━━ DATA TO USE ━━

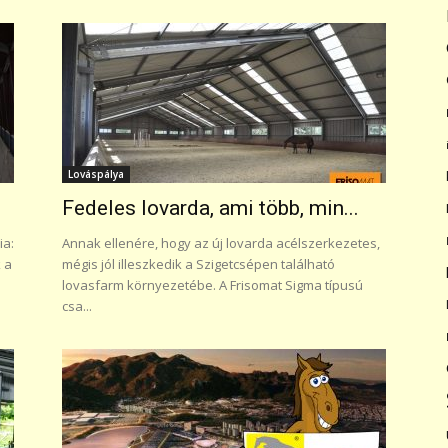
Lováspálya
Fedeles lovarda, ami több, min...
ia:
Annak ellenére, hogy az új lovarda acélszerkezetes,
k a
mégis jól illeszkedik a Szigetcsépen található
lovasfarm környezetébe. A Frisomat Sigma típusú
csa...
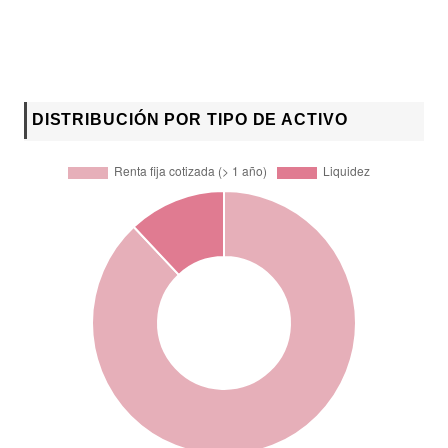
DISTRIBUCIÓN POR TIPO DE ACTIVO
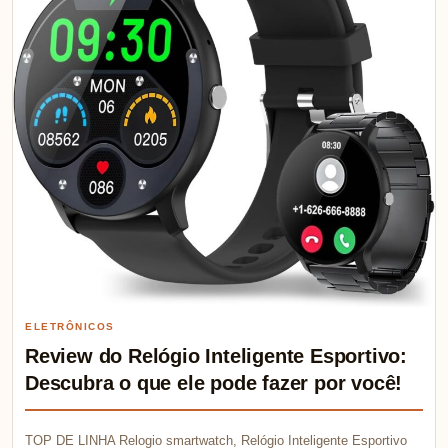
ELETRÔNICOS
Review do Relógio Inteligente Esportivo:
Descubra o que ele pode fazer por você!
TOP DE LINHA Relogio smartwatch, Relógio Inteligente Esportivo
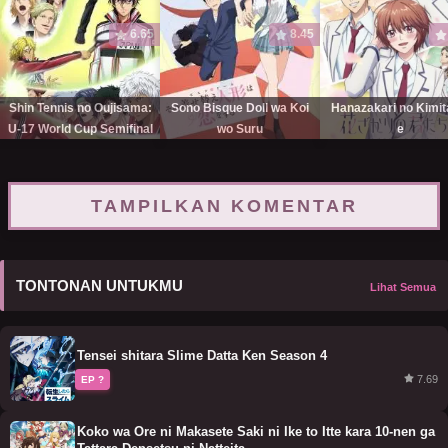
6.65
8.45
Shin Tennis no Oujisama:
Sono Bisque Doll wa Koi
Hanazakari no Kimit
U-17 World Cup Semifinal
wo Suru
e
TAMPILKAN KOMENTAR
TONTONAN UNTUKMU
Lihat Semua
Tensei shitara Slime Datta Ken Season 4
7.69
EP ?
Koko wa Ore ni Makasete Saki ni Ike to Itte kara 10-nen ga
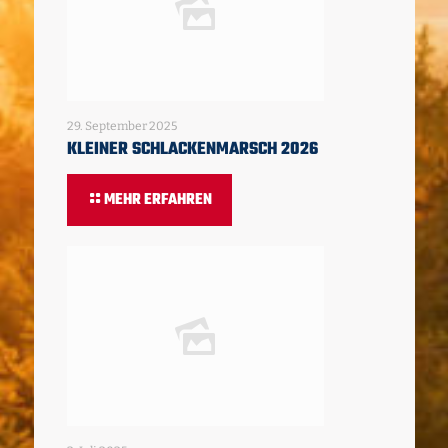
29. September 2025
KLEINER SCHLACKENMARSCH 2026
MEHR ERFAHREN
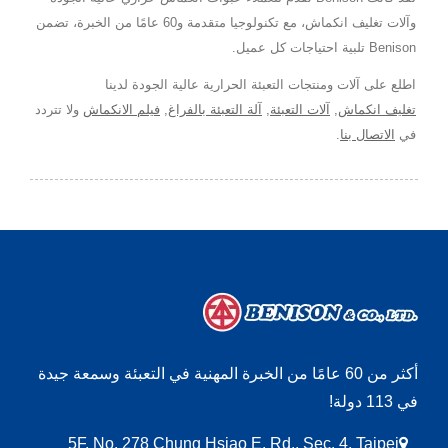
وآلات تغليف انكماش، مع تكنولوجيا متقدمة و60 عامًا من الخبرة، تضمن
Benison تلبية احتياجات كل عميل.
اطلع على آلات ومنتجات التعبئة الحرارية عالية الجودة لدينا
تغليف انكماش
,
آلات التعبئة
,
آلة التعبئة بالفراغ
,
فيلم الانكماش
ولا تتردد
في
الاتصال بنا
.
أكثر من 60 عامًا من الخبرة المهنية في التعبئة وسمعة جيدة
في 113 دولة!
5F, No. 278 Chung Hsiao E. Rd., Sec. 4, Taipei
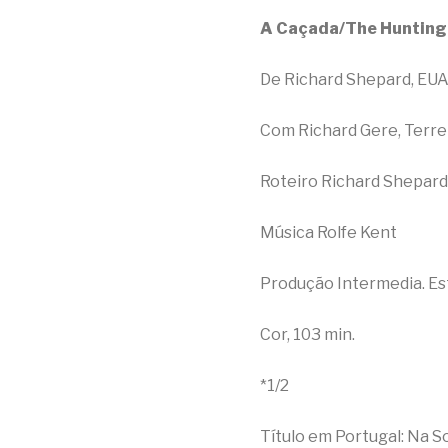
A Caçada/The Hunting
De Richard Shepard, EUA
Com Richard Gere, Terr
Roteiro Richard Shepard
Música Rolfe Kent
Produção Intermedia. Es
Cor, 103 min.
*1/2
Título em Portugal: Na 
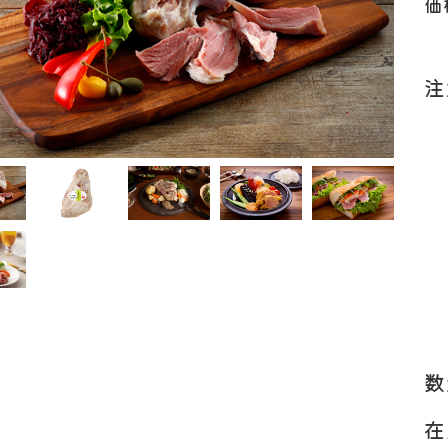
価
注
工品
ナ
ソーセージ
バラ
アイスバイン
ヒレ
惣菜・レトル
こま切れ
加工品の
ト
・ひき肉
ギフト
数
在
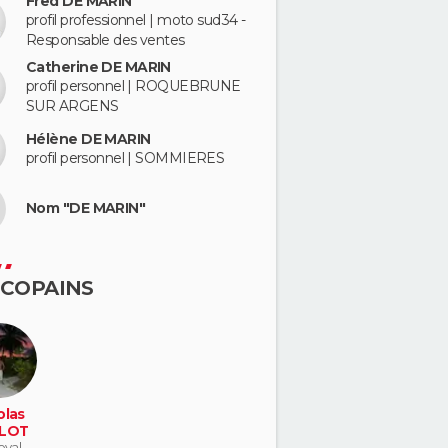
Fred DE MARIN
profil professionnel | moto sud34 -
Responsable des ventes
Catherine DE MARIN
profil personnel | ROQUEBRUNE
SUR ARGENS
Hélène DE MARIN
profil personnel | SOMMIERES
Nom "DE MARIN"
 COPAINS
olas
LOT
eval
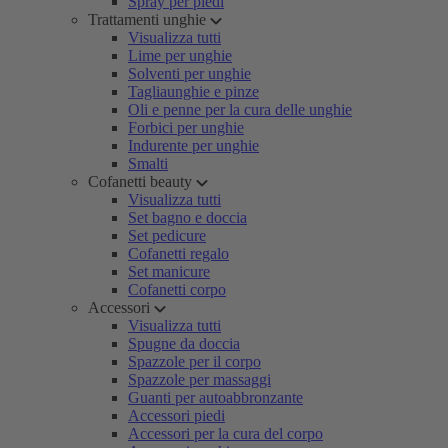
Spray per piedi
Trattamenti unghie
Visualizza tutti
Lime per unghie
Solventi per unghie
Tagliaunghie e pinze
Oli e penne per la cura delle unghie
Forbici per unghie
Indurente per unghie
Smalti
Cofanetti beauty
Visualizza tutti
Set bagno e doccia
Set pedicure
Cofanetti regalo
Set manicure
Cofanetti corpo
Accessori
Visualizza tutti
Spugne da doccia
Spazzole per il corpo
Spazzole per massaggi
Guanti per autoabbronzante
Accessori piedi
Accessori per la cura del corpo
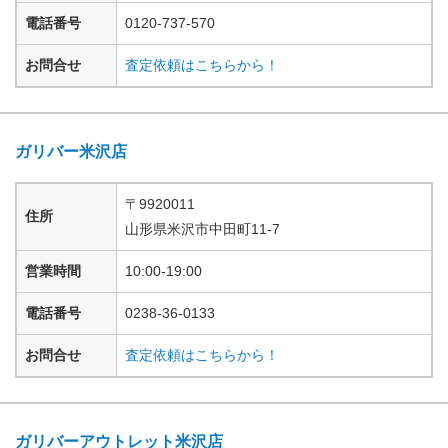
電話番号
0120-737-570
お問合せ
査定依頼はこちらから！
ガリバー米沢店
〒
9920011
住所
山形県
米沢市中田町
11-7
営業時間
10:00-19:00
電話番号
0238-36-0133
お問合せ
査定依頼はこちらから！
ガリバーアウトレット米沢店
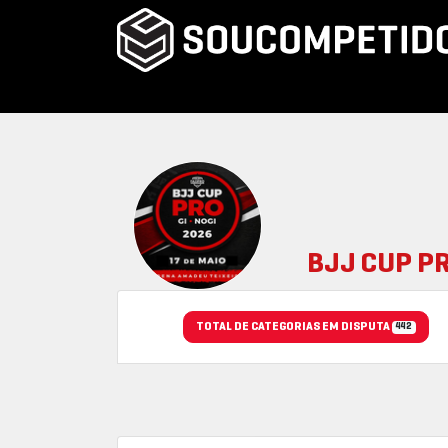
BJJ CUP PR
TOTAL DE CATEGORIAS EM DISPUTA
442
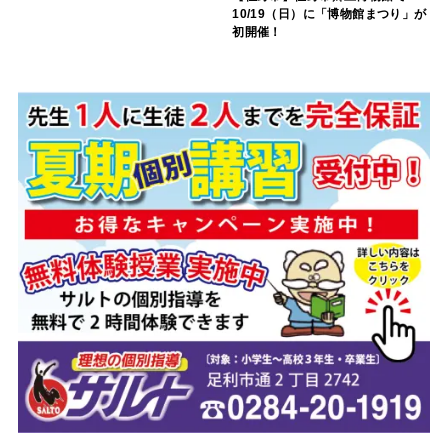
10/19（日）に「博物館まつり」が
初開催！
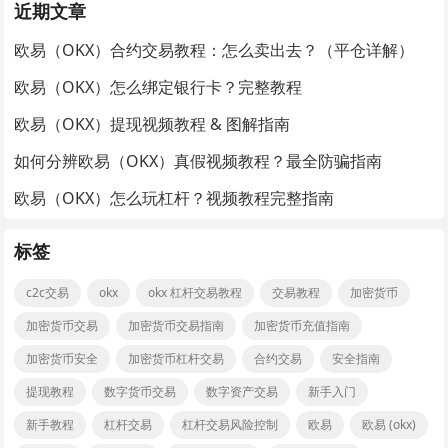
近期文章
欧易（OKX）合约交易教程：怎么卖出去？（平仓详解）
欧易（OKX）怎么绑定银行卡？完整教程
欧易（OKX）提现视频教程 & 图解指南
如何分辨欧易（OKX）真假视频教程？最全防骗指南
欧易（OKX）怎么玩杠杆？视频教程完整指南
标签
c2c交易
okx
okx 杠杆交易教程
交易教程
加密货币
加密货币交易
加密货币交易指南
加密货币充值指南
加密货币安全
加密货币杠杆交易
合约交易
安全指南
提现教程
数字货币交易
数字资产交易
新手入门
新手教程
杠杆交易
杠杆交易风险控制
欧易
欧易 (okx)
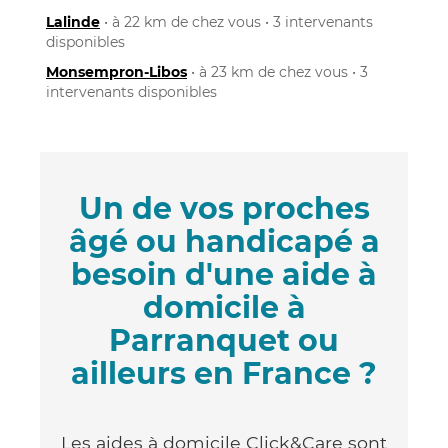
Lalinde
• à 22 km de chez vous • 3 intervenants
disponibles
Monsempron-Libos
• à 23 km de chez vous • 3
intervenants disponibles
Un de vos proches
âgé ou handicapé a
besoin d'une aide à
domicile à
Parranquet ou
ailleurs en France ?
Les aides à domicile Click&Care sont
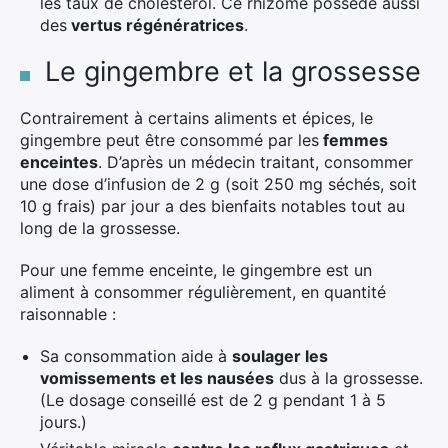
les taux de cholestérol. Ce rhizome possède aussi
des
vertus régénératrices
.
Le gingembre et la grossesse
Contrairement à certains aliments et épices, le
gingembre peut être consommé par les
femmes
enceintes
. D’après un médecin traitant, consommer
une dose d’infusion de 2 g (soit 250 mg séchés, soit
10 g frais) par jour a des bienfaits notables tout au
long de la grossesse.
Pour une femme enceinte, le gingembre est un
aliment à consommer régulièrement, en quantité
×
raisonnable :
Sa consommation aide à
soulager les
vomissements et les nausées
dus à la grossesse.
(Le dosage conseillé est de 2 g pendant 1 à 5
Rechercher
jours.)
:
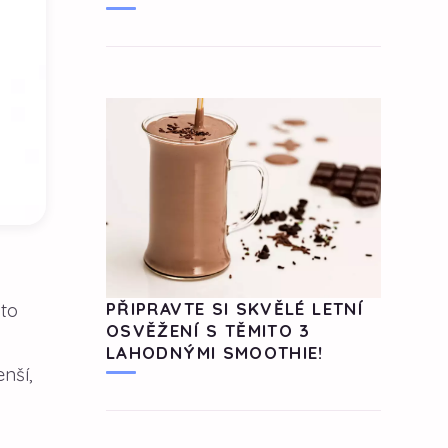
PŘIPRAVTE SI SKVĚLÉ LETNÍ
oto
OSVĚŽENÍ S TĚMITO 3
LAHODNÝMI SMOOTHIE!
nší,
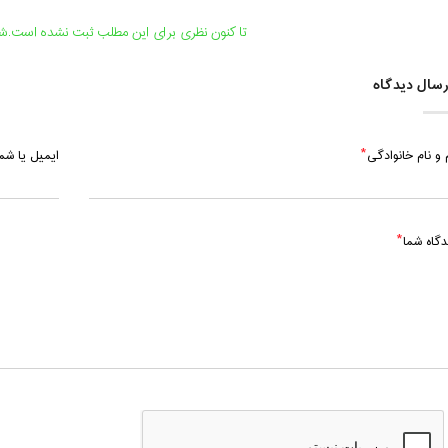
تا کنون نظری برای این مطلب ثبت نشده است.شما
سال دیدگاه
 و نام خانوادگی
ایمیل یا ش
دگاه شما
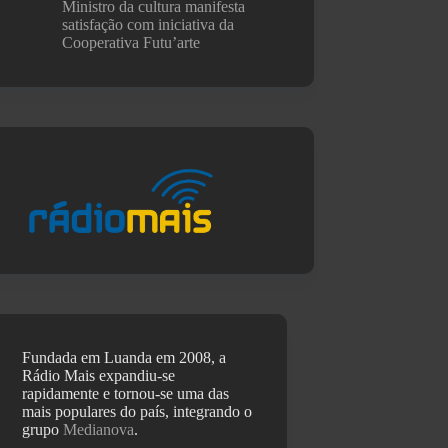
Ministro da cultura manifesta
satisfação com iniciativa da
Cooperativa Futu’arte
Fundada em Luanda em 2008, a
Rádio Mais expandiu-se
rapidamente e tornou-se uma das
mais populares do país, integrando o
grupo
Medianova
.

━━━

■ WORK INSTRUCTION
Collect every line of the material above that contains the word "vous", reproducing each one in full.

■ SOLUTION
• à 22 km de chez vous • 3 intervenants
• à 23 km de chez vous • 3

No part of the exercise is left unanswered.